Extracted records
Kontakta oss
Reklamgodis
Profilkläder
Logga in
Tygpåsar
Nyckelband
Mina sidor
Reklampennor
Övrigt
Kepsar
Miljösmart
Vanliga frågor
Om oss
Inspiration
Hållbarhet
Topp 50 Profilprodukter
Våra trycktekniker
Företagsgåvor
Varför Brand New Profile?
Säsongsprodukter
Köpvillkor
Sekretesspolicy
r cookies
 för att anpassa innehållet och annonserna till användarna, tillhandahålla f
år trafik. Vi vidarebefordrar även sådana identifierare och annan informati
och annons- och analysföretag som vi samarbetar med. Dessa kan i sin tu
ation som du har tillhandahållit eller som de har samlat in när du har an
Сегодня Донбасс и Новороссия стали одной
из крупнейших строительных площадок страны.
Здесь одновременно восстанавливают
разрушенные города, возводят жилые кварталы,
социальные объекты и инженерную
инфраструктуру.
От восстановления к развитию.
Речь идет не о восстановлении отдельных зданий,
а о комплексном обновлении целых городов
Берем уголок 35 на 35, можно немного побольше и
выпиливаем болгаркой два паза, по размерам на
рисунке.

...

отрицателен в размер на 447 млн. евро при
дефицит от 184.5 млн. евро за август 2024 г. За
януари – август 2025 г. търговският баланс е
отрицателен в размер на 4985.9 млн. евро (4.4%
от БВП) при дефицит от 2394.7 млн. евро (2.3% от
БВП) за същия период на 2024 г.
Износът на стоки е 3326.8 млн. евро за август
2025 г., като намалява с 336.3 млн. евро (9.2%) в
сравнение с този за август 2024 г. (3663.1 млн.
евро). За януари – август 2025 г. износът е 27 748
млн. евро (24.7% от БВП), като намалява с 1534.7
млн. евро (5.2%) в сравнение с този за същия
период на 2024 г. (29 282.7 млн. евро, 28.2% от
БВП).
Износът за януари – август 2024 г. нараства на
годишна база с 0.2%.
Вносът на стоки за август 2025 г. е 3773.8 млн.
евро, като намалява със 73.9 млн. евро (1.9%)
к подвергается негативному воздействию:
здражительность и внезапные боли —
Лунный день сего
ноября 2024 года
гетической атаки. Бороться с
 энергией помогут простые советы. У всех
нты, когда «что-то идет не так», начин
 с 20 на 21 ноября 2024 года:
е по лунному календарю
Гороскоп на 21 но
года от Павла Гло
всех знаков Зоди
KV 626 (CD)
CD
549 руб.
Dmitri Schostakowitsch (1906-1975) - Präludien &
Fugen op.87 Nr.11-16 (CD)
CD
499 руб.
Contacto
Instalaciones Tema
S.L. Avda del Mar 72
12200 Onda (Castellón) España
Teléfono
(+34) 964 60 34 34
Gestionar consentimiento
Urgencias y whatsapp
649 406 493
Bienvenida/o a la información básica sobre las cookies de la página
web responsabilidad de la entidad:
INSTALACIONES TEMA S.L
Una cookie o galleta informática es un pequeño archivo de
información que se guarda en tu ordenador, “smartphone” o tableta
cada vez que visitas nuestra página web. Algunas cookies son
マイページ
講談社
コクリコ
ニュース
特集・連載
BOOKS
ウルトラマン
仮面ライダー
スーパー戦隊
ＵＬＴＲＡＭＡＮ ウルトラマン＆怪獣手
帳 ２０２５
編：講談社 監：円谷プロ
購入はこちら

Aim of the task :: Within the entries above, find the string "като" and return each line that holds it.

Response area ::
2025 г., като намалява с 336.3 млн. евро (9.2%) в
млн. евро (24.7% от БВП), като намалява с 1534.7
евро, като намалява със 73.9 млн. евро (1.9%)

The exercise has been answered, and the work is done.